Company Culture: 5 Things New Hires Should Take Note

Starting work at a new organisation can be a nerve-wracking prospect. It is incredibly important for new hires to be able to discern the many intangibles of their new workplace. Here are 5 things that new hires should be paying attention to in their workplace.


  1. How willing are your colleagues to raise issues to your boss?

While the idea of “my door is always open” is one that is commonly claimed by many bosses, the reality is often quite different from that. It is not uncommon for communication in organisations to be like a waterfall; i.e. it flows downwards in a single direction and anything trying to go upstream faces a ton of resistance. Much like how the head of state must surround themselves with trusted advisors and a competent cabinet, a boss must be willing to listen to his subordinates. Perhaps it may not be so blatant as a refusal to hear feedback, but a failure to foster a culture of open communication is equally damaging in the eventual outcome.


  1. Do your colleagues frequently work overtime?

Working overtime is a phenomenon that can be viewed very differently in different working cultures. Some damn it, some openly encourage it. As professionals, we recognise the necessity of working overtime where the situation demands it, and this is not the issue that we want to observe here. What employees should be wary of, however, is the persistent, chronic habit of working overtime. This is a red light as it belies many possible underlying issues, such as a direct mental association of overtime with hard work, or a pervasive set of inefficiencies that result in the need to work overtime.


  1. How does the team react to adversity?

It’s easy to look like a well-oiled machine when all the gears are in place and the system is chugging along as expected. The true test of a team’s mettle comes when deadlines loom or fires start. Is the response blind panic? Shifting blame, perhaps? Or is it a calm, measured assessment of the steps required to remediate the issue? If it’s the last of the three, you’ve struck gold. Such responses tend to be deeply ingrained in the psyche of teams, often perpetuated from the top down. Because of this, the team’s response to adversity is a difficult one to change, and is important to note in the early stages of work.


  1. How frequent is the turnover rate in your team?

“The grass is always greener on the other side”, goes the old adage, and indeed, it is not uncommon in the modern job market to see employees changing jobs every few years. Loyalty is a waning quality. However, an unusually high turnover rate can be indicative of systemic deficiencies that employees feel are hindering to their work and growth. The same thing can be said of a mass exodus, where many employees leave within a short stretch of time. It is important for fresher employees to take note of these behaviours and to attempt to discern the underlying causes of the movement.

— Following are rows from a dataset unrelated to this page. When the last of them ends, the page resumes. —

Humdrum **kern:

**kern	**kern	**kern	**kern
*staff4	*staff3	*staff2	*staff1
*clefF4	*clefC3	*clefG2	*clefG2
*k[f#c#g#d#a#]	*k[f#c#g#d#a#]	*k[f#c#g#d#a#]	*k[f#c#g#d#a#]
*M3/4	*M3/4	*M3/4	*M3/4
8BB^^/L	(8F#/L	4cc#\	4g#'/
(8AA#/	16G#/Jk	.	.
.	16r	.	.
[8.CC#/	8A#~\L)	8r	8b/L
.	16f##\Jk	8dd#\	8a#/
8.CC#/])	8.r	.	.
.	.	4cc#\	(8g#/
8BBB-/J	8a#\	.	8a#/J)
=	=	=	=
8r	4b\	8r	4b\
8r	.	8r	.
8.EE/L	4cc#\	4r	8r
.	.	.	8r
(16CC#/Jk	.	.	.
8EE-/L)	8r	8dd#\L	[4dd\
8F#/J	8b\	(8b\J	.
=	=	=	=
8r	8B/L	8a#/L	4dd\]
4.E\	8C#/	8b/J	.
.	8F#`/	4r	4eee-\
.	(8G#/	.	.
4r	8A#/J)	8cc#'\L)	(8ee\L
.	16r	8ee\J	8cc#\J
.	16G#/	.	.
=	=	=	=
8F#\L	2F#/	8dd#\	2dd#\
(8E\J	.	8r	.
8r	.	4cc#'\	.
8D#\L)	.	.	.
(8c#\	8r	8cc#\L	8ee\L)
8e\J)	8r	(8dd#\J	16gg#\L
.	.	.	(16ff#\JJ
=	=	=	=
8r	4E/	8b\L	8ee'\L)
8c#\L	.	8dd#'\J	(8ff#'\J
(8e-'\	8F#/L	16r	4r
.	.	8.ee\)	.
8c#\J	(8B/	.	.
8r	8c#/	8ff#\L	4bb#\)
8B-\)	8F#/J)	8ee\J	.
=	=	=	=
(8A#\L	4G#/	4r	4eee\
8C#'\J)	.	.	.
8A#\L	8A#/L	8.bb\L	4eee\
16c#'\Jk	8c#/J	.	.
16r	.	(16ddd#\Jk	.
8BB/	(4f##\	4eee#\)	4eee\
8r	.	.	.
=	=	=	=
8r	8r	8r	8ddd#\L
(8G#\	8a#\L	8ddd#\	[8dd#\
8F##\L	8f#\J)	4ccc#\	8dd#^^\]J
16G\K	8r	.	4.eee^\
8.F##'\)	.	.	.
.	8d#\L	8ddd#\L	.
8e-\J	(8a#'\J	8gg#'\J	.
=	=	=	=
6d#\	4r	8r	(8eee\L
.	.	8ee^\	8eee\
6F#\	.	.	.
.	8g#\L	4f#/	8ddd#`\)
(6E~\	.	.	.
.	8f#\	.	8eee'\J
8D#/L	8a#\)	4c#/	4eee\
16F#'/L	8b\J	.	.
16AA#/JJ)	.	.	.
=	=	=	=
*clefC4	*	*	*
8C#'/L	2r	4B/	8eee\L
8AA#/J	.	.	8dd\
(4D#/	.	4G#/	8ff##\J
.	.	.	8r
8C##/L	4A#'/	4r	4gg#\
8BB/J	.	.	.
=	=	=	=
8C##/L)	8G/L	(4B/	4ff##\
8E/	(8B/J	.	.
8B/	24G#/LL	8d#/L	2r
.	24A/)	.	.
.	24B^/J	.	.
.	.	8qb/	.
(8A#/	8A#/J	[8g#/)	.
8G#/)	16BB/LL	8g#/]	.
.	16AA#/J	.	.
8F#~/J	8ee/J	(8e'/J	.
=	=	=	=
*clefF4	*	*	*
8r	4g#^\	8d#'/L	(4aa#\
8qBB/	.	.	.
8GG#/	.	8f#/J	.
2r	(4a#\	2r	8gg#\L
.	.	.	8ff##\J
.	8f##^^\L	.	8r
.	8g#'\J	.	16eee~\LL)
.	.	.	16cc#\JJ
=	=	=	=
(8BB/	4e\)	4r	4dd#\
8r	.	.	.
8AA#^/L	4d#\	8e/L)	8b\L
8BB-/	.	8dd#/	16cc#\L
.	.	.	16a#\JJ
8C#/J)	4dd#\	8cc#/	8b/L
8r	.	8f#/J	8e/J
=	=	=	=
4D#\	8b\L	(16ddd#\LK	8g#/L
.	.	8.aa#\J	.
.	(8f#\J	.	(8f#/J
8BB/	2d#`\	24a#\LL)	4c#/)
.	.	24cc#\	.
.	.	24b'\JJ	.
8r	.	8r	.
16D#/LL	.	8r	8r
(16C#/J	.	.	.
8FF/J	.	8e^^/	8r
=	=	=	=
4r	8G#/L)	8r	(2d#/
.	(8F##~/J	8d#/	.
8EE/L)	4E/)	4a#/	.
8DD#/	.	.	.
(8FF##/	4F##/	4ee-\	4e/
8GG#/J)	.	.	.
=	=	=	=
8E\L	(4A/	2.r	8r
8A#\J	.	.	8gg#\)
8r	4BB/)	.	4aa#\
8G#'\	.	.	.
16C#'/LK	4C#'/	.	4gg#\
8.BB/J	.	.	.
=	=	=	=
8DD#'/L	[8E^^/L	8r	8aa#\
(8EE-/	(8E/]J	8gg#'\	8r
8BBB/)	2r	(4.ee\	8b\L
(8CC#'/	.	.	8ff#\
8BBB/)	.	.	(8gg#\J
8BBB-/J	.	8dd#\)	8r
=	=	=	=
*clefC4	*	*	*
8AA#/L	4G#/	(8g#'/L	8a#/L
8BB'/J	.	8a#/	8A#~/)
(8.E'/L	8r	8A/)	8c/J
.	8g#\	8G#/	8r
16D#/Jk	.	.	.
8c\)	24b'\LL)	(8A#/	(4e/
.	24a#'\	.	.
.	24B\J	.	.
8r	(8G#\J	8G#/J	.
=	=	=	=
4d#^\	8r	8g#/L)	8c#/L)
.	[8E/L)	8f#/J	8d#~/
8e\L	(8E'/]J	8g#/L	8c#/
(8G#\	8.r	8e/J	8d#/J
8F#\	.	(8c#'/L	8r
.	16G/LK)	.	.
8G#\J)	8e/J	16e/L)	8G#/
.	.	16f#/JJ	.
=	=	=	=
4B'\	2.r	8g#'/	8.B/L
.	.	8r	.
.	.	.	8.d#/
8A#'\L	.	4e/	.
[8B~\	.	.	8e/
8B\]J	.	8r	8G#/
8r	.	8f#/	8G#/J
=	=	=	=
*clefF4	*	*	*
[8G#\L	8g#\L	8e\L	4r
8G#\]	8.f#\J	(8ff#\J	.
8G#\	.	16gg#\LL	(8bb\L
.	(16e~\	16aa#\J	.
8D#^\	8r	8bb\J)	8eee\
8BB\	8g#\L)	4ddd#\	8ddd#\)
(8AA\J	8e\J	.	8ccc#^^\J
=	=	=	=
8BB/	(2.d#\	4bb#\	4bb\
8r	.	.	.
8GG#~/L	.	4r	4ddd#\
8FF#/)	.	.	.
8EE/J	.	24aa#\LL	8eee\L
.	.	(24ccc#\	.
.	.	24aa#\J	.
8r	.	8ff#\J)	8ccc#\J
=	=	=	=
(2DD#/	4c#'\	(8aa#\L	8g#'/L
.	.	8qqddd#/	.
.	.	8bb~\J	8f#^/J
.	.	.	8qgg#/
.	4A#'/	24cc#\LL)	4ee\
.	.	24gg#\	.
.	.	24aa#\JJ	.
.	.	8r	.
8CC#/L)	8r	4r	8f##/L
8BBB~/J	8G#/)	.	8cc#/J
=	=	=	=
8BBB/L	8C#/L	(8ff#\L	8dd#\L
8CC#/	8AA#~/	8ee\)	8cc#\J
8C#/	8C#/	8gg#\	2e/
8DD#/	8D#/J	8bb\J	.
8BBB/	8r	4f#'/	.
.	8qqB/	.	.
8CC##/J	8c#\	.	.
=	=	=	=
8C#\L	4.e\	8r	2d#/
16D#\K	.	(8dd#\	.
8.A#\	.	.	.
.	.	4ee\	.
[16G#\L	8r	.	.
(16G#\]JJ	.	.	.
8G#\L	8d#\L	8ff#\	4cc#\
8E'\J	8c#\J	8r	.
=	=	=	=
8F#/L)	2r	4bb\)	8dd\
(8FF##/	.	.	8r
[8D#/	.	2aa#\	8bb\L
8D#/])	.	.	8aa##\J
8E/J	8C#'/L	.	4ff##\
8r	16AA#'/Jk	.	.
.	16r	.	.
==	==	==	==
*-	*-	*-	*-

  1. Do meetings frequently overrun or start late?

Far from being a minor annoyance, the lack of adherence to stipulated meeting timings can be a tell-tale indicator of multiple aspects of an organisation’s culture. For example, frequently starting late indicates a lack of respect for colleagues schedules, and highlights the mentality of “My work and time is more important than yours”. Frequently ending late could indicate either a poor sense of estimation of the task at hand, the lack of ability to focus on a single topic and propensity to be side-tracked, and again, a lack of respect for the attendee’s schedules.


While this list is far from definitive, and definitely not exhaustive, it is a good starting point for new hires to begin to assess the culture of the company they have begun to work in. Indeed, some may want to start scouting information on these aspects even during the job prospecting phase, in order to sift out organisations which may have deal-breaking deficiencies in one or more of the above areas.